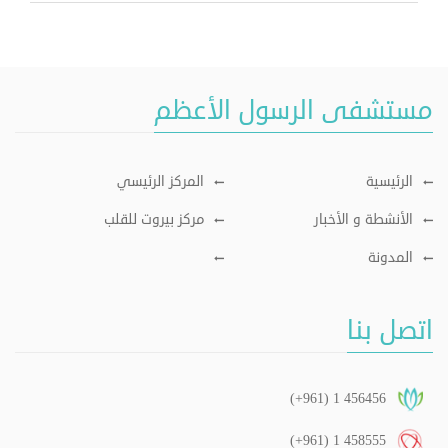
مستشفى الرسول الأعظم
الرئيسية
المركز الرئيسي
الأنشطة و الأخبار
مركز بيروت للقلب
المدونة
اتصل بنا
(+961) 1 456456
(+961) 1 458555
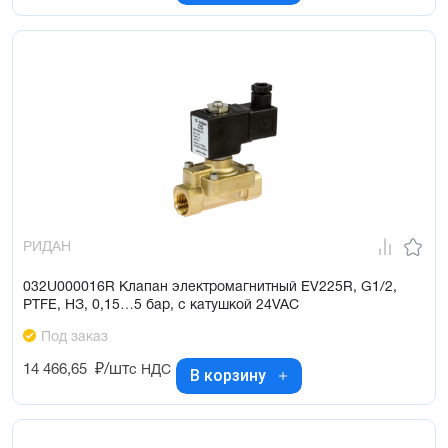
РИДАН
032U000016R Клапан электромагнитный EV225R, G1/2,
PTFE, НЗ, 0,15…5 бар, с катушкой 24VAC
Под заказ
14 466,65
₽/шт
с НДС
В корзину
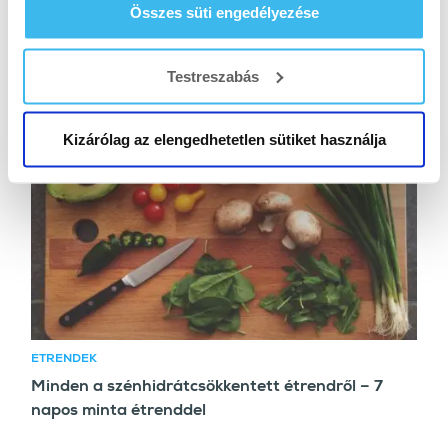
Összes süti engedélyezése
ÉTRENDEK
Ektomorf tömegnövelés – étrend és edzés tippek
hízáshoz
Testreszabás
Kizárólag az elengedhetetlen sütiket használja
ÉTRENDEK
Minden a szénhidrátcsökkentett étrendről – 7
napos minta étrenddel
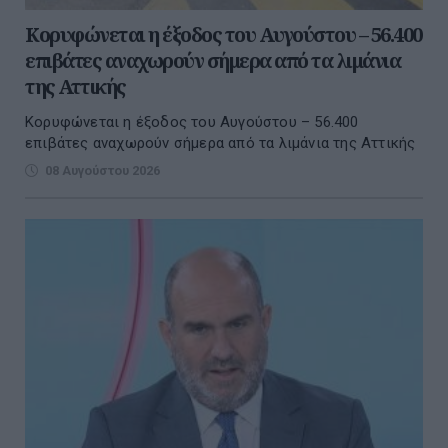
Κορυφώνεται η έξοδος του Αυγούστου – 56.400
επιβάτες αναχωρούν σήμερα από τα λιμάνια
της Αττικής
Κορυφώνεται η έξοδος του Αυγούστου – 56.400
επιβάτες αναχωρούν σήμερα από τα λιμάνια της Αττικής
08 Αυγούστου 2026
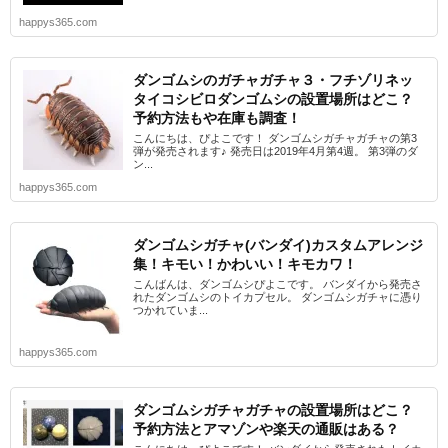
happys365.com
ダンゴムシのガチャガチャ３・フチゾリネッ
タイコシビロダンゴムシの設置場所はどこ？
予約方法もや在庫も調査！
こんにちは、ぴよこです！ ダンゴムシガチャガチャの第3
弾が発売されます♪ 発売日は2019年4月第4週。 第3弾のダ
ン...
happys365.com
ダンゴムシガチャ(バンダイ)カスタムアレンジ
集！キモい！かわいい！キモカワ！
こんばんは、ダンゴムシぴよこです。 バンダイから発売さ
れたダンゴムシのトイカプセル。 ダンゴムシガチャに憑り
つかれていま...
happys365.com
ダンゴムシガチャガチャの設置場所はどこ？
予約方法とアマゾンや楽天の通販はある？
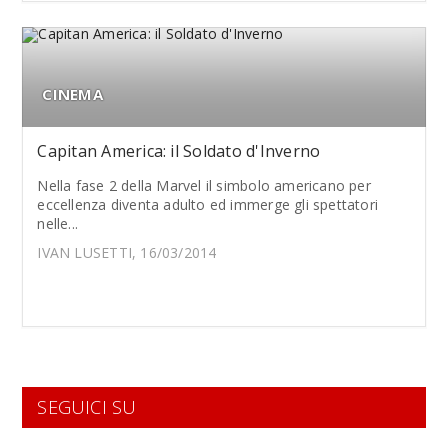
CINEMA
Capitan America: il Soldato d'Inverno
Nella fase 2 della Marvel il simbolo americano per
eccellenza diventa adulto ed immerge gli spettatori
nelle...
IVAN LUSETTI, 16/03/2014
SEGUICI SU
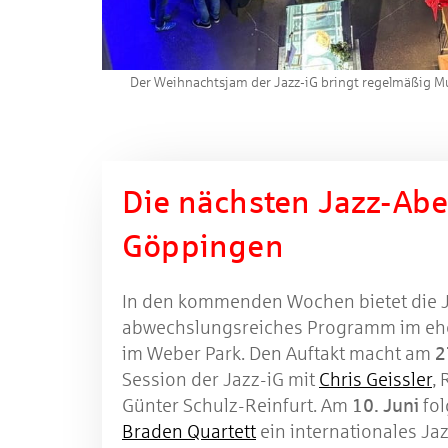
Der Weihnachtsjam der Jazz-iG bringt regelmäßig M
Die nächsten Jazz-Abe
Göppingen
In den kommenden Wochen bietet die J
abwechslungsreiches Programm im eh
im Weber Park. Den Auftakt macht am
2
Session der Jazz-iG mit
Chris Geissler
,
Günter Schulz-Reinfurt. Am
10. Juni
fol
Braden Quartett
ein internationales Jaz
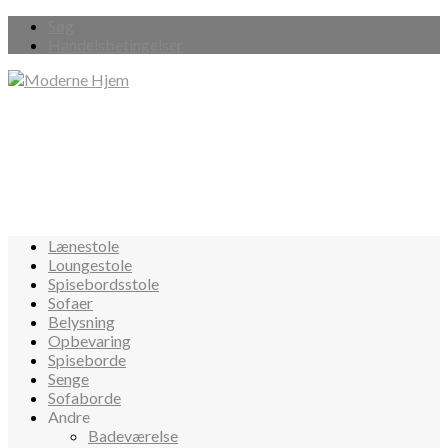
Søg
Handelsbetingelser
Lænestole
Loungestole
Spisebordsstole
Sofaer
Belysning
Opbevaring
Spiseborde
Senge
Sofaborde
Andre
Badeværelse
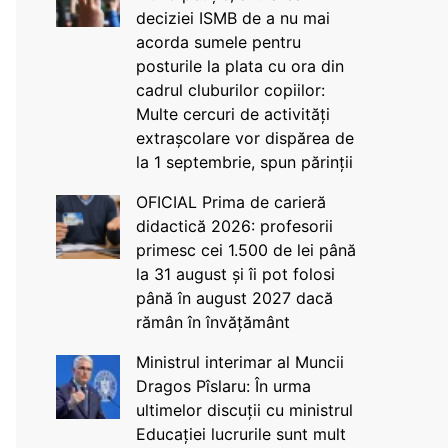
deciziei ISMB de a nu mai
acorda sumele pentru
posturile la plata cu ora din
cadrul cluburilor copiilor:
Multe cercuri de activități
extrașcolare vor dispărea de
la 1 septembrie, spun părinții
OFICIAL Prima de carieră
didactică 2026: profesorii
primesc cei 1.500 de lei până
la 31 august și îi pot folosi
până în august 2027 dacă
rămân în învățământ
Ministrul interimar al Muncii
Dragos Pîslaru: În urma
ultimelor discuții cu ministrul
Educației lucrurile sunt mult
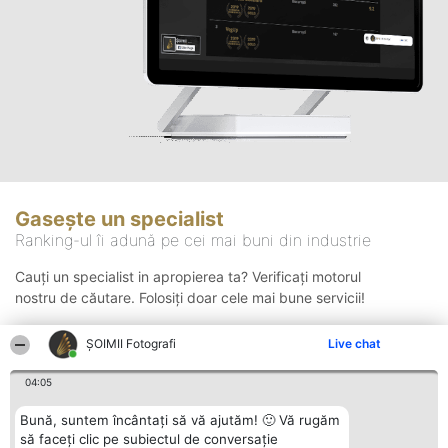
Gasește un specialist
Ranking-ul îi adună pe cei mai buni din industrie
Cauți un specialist in apropierea ta? Verificați motorul
nostru de căutare. Folosiți doar cele mai bune servicii!
ȘOIMII Fotografi
Live chat
Căutare
04:05
Bună, suntem încântați să vă ajutăm! 🙂 Vă rugăm
să faceți clic pe subiectul de conversație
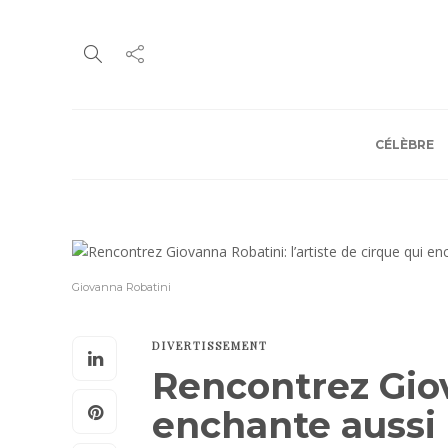
CÉLÈBRE
Giovanna Robatini
DIVERTISSEMENT
Rencontrez Giov
enchante aussi 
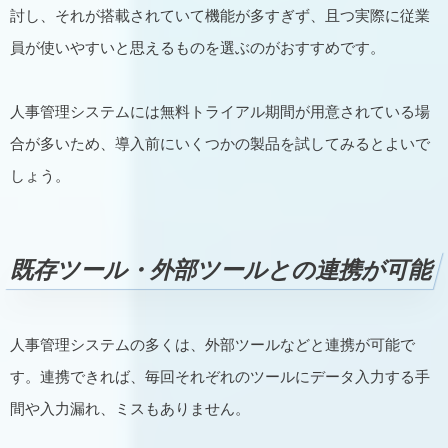
討し、それが搭載されていて機能が多すぎず、且つ実際に従業
員が使いやすいと思えるものを選ぶのがおすすめです。
人事管理システムには無料トライアル期間が用意されている場
合が多いため、導入前にいくつかの製品を試してみるとよいで
しょう。
既存ツール・外部ツールとの連携が可能
人事管理システムの多くは、外部ツールなどと連携が可能で
す。連携できれば、毎回それぞれのツールにデータ入力する手
間や入力漏れ、ミスもありません。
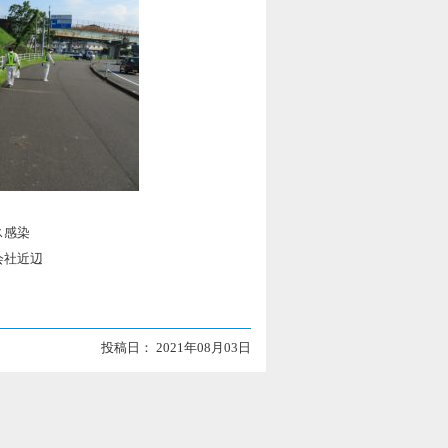
ス感染
会社近辺
投稿日： 2021年08月03日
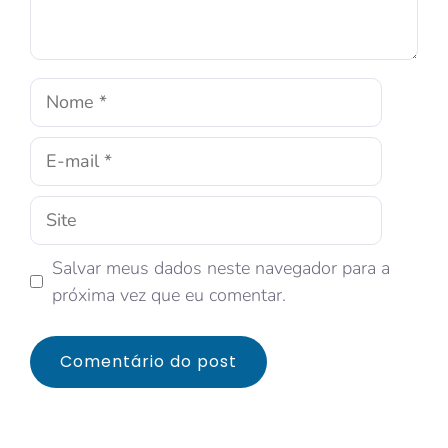
Salvar meus dados neste navegador para a
próxima vez que eu comentar.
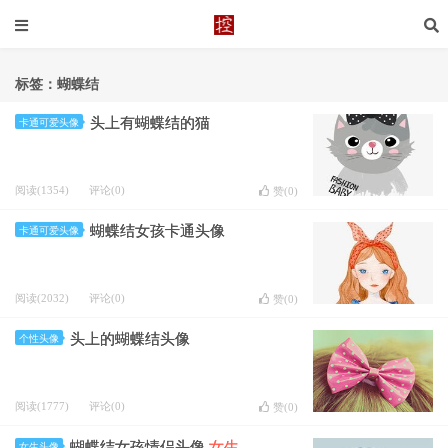
标签：蝴蝶结
头上有蝴蝶结的猫
卡通可爱头像
阅读(1354)
评论(0)
赞(
0
)
蝴蝶结女孩卡通头像
卡通可爱头像
阅读(2032)
评论(0)
赞(
0
)
头上的蝴蝶结头像
个性头像
阅读(1777)
评论(0)
赞(
0
)
蝴蝶结女孩情侣头像
女生
女生头像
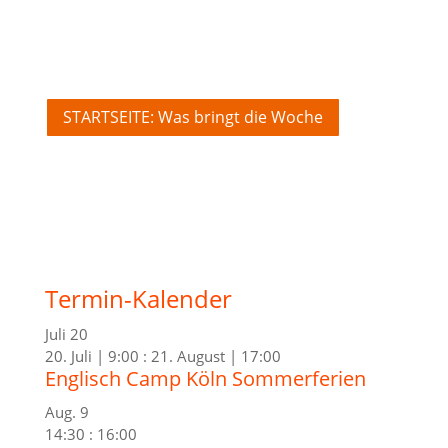
STARTSEITE: Was bringt die Woche
Termin-Kalender
Juli
20
20. Juli | 9:00
:
21. August | 17:00
Englisch Camp Köln Sommerferien
Aug.
9
14:30
:
16:00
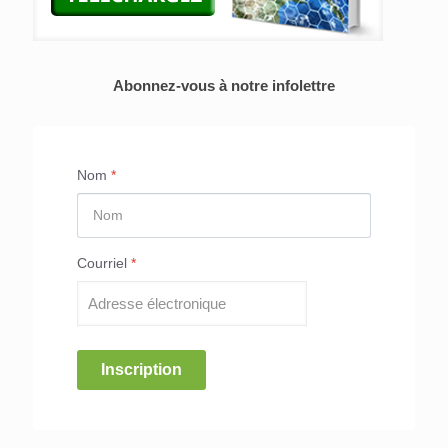
Abonnez-vous à notre infolettre
Nom
*
Courriel
*
Inscription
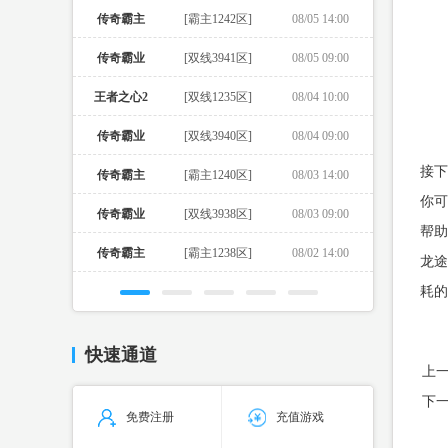
传奇霸主
[霸主1242区]
08/05 14:00
传奇霸业
[双线3941区]
08/05 09:00
王者之心2
[双线1235区]
08/04 10:00
传奇霸业
[双线3940区]
08/04 09:00
接下
传奇霸主
[霸主1240区]
08/03 14:00
你可
传奇霸业
[双线3938区]
08/03 09:00
帮助
传奇霸主
[霸主1238区]
08/02 14:00
龙途
耗的
快速通道
上
下
免费注册
充值游戏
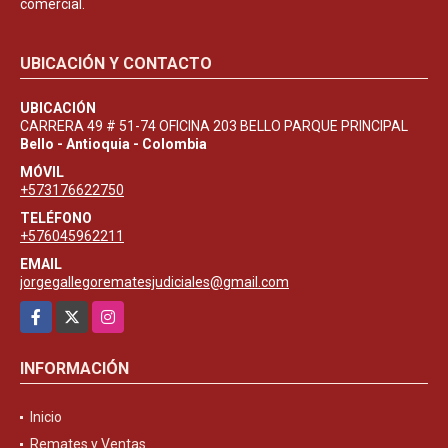
comercial.
UBICACIÓN Y CONTACTO
UBICACIÓN
CARRERA 49 # 51-74 OFICINA 203 BELLO PARQUE PRINCIPAL
Bello - Antioquia - Colombia
MÓVIL
+573176622750
TELÉFONO
+576045962211
EMAIL
jorgegallegorematesjudiciales@gmail.com
Facebook
X
Instagram
INFORMACIÓN
Inicio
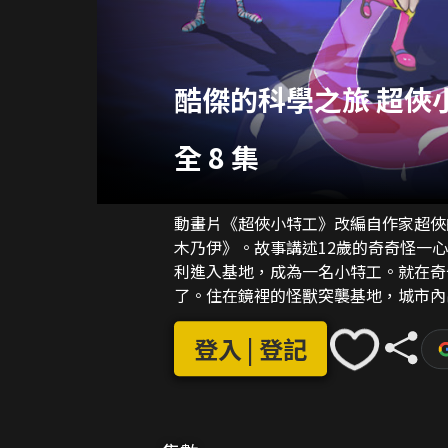
酷傑的科學之旅 超俠
全 8 集
動畫片《超俠小特工》改編自作家超俠
木乃伊》。故事講述12歲的奇奇怪一
利進入基地，成為一名小特工。就在奇
了。住在鏡裡的怪獸突襲基地，城市內
官失蹤。剩餘的特工透過監控發現這些
奇奇怪完全摸不著頭腦，不知道自己到
登入 | 登記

┄┄┄┄┄┄

(REQUIRED ACTION)
Reproduce the text of every record above line for line, unchanged, and leave the pictures out of your copy.

(ANSWER BOX)
مستشفى الرسول الأعظم
الرئيسية
المركز الرئيسي
الأنشطة و الأخبار
مركز بيروت للقلب
المدونة
اتصل بنا
(+961) 1 456456
(+961) 1 458555
РИДАН
032U000016R Клапан электромагнитный EV225R, G1/2,
PTFE, НЗ, 0,15…5 бар, с катушкой 24VAC
Под заказ
14 466,65
₽/шт
с НДС
В корзину
Összes süti engedélyezése
ÉTRENDEK
Ektomorf tömegnövelés – étrend és edzés tippek
hízáshoz
Testreszabás
Kizárólag az elengedhetetlen sütiket használja
ÉTRENDEK
Minden a szénhidrátcsökkentett étrendről – 7
napos minta étrenddel
Κορυφώνεται η έξοδος του Αυγούστου – 56.400
επιβάτες αναχωρούν σήμερα από τα λιμάνια
της Αττικής
Κορυφώνεται η έξοδος του Αυγούστου – 56.400
επιβάτες αναχωρούν σήμερα από τα λιμάνια της Αττικής
08 Αυγούστου 2026
happys365.com
ダンゴムシのガチャガチャ３・フチゾリネッ
タイコシビロダンゴムシの設置場所はどこ？
予約方法もや在庫も調査！
こんにちは、ぴよこです！ ダンゴムシガチャガチャの第3
弾が発売されます♪ 発売日は2019年4月第4週。 第3弾のダ
ン...
happys365.com
ダンゴムシガチャ(バンダイ)カスタムアレンジ
集！キモい！かわいい！キモカワ！
こんばんは、ダンゴムシぴよこです。 バンダイから発売さ
れたダンゴムシのトイカプセル。 ダンゴムシガチャに憑り
つかれていま...
happys365.com
ダンゴムシガチャガチャの設置場所はどこ？
予約方法とアマゾンや楽天の通販はある？
CINEMA
Capitan America: il Soldato d'Inverno
Nella fase 2 della Marvel il simbolo americano per
eccellenza diventa adulto ed immerge gli spettatori
nelle...
IVAN LUSETTI, 16/03/2014
SEGUICI SU
Der Weihnachtsjam der Jazz-iG bringt regelmäßig M
Die nächsten Jazz-Abe
Göppingen
In den kommenden Wochen bietet die J
abwechslungsreiches Programm im eh
im Weber Park. Den Auftakt macht am
2
Session der Jazz-iG mit
Chris Geissler
,
Günter Schulz-Reinfurt. Am
10. Juni
fol
Braden Quartett
ein internationales Jaz
Søg
Handelsbetingelser
Lænestole
Loungestole
Spisebordsstole
Sofaer
Belysning
Opbevaring
Spiseborde
Senge
Sofaborde
Andre
Badeværelse
deciziei ISMB de a nu mai
acorda sumele pentru
posturile la plata cu ora din
cadrul cluburilor copiilor:
Multe cercuri de activități
extrașcolare vor dispărea de
la 1 septembrie, spun părinții
OFICIAL Prima de carieră
didactică 2026: profesorii
primesc cei 1.500 de lei până
la 31 august și îi pot folosi
până în august 2027 dacă
rămân în învățământ
Ministrul interimar al Muncii
Dragos Pîslaru: În urma
ultimelor discuții cu ministrul
Educației lucrurile sunt mult
Gasește un specialist
Ranking-ul îi adună pe cei mai buni din industrie
Cauți un specialist in apropierea ta? Verificați motorul
nostru de căutare. Folosiți doar cele mai bune servicii!
ȘOIMII Fotografi
Live chat
Căutare
04:05
Bună, suntem încântați să vă ajutăm! 🙂 Vă rugăm
să faceți clic pe subiectul de conversație
CÉLÈBRE
Giovanna Robatini
DIVERTISSEMENT
Rencontrez Giov
enchante aussi 
討し、それが搭載されていて機能が多すぎず、且つ実際に従業
員が使いやすいと思えるものを選ぶのがおすすめです。
人事管理システムには無料トライアル期間が用意されている場
合が多いため、導入前にいくつかの製品を試してみるとよいで
しょう。
既存ツール・外部ツールとの連携が可能
人事管理システムの多くは、外部ツールなどと連携が可能で
す。連携できれば、毎回それぞれのツールにデータ入力する手
間や入力漏れ、ミスもありません。
ス感染
会社近辺
投稿日： 2021年08月03日
Salvar meus dados neste navegador para a
próxima vez que eu comentar.
标签：蝴蝶结
头上有蝴蝶结的猫
卡通可爱头像
阅读(1354)
评论(0)
赞(
0
)
蝴蝶结女孩卡通头像
卡通可爱头像
阅读(2032)
评论(0)
赞(
0
)
头上的蝴蝶结头像
个性头像
阅读(1777)
评论(0)
赞(
0
)
蝴蝶结女孩情侣头像
女生
女生头像
STARTSEITE: Was bringt die Woche
Termin-Kalender
Juli
20
20. Juli | 9:00
:
21. August | 17:00
Englisch Camp Köln Sommerferien
Aug.
9
14:30
:
16:00
Abonnez-vous à notre infolettre
Nom
*
Courriel
*
Inscription
传奇霸主
[霸主1242区]
08/05 14:00
传奇霸业
[双线3941区]
08/05 09:00
王者之心2
[双线1235区]
08/04 10:00
传奇霸业
[双线3940区]
08/04 09:00
接下
传奇霸主
[霸主1240区]
08/03 14:00
你可
传奇霸业
[双线3938区]
08/03 09:00
帮助
传奇霸主
[霸主1238区]
08/02 14:00
龙途
耗的
快速通道
上
下
免费注册
充值游戏
comercial.
UBICACIÓN Y CONTACTO
UBICACIÓN
CARRERA 49 # 51-74 OFICINA 203 BELLO PARQUE PRINCIPAL
Bello - Antioquia - Colombia
MÓVIL
+573176622750
TELÉFONO
+576045962211
EMAIL
jorgegallegorematesjudiciales@gmail.com
Facebook
X
Instagram
INFORMACIÓN
Inicio
酷傑的科學之旅 超俠
全 8 集
動畫片《超俠小特工》改編自作家超俠
木乃伊》。故事講述12歲的奇奇怪一
利進入基地，成為一名小特工。就在奇
了。住在鏡裡的怪獸突襲基地，城市內
官失蹤。剩餘的特工透過監控發現這些
奇奇怪完全摸不著頭腦，不知道自己到
登入 | 登記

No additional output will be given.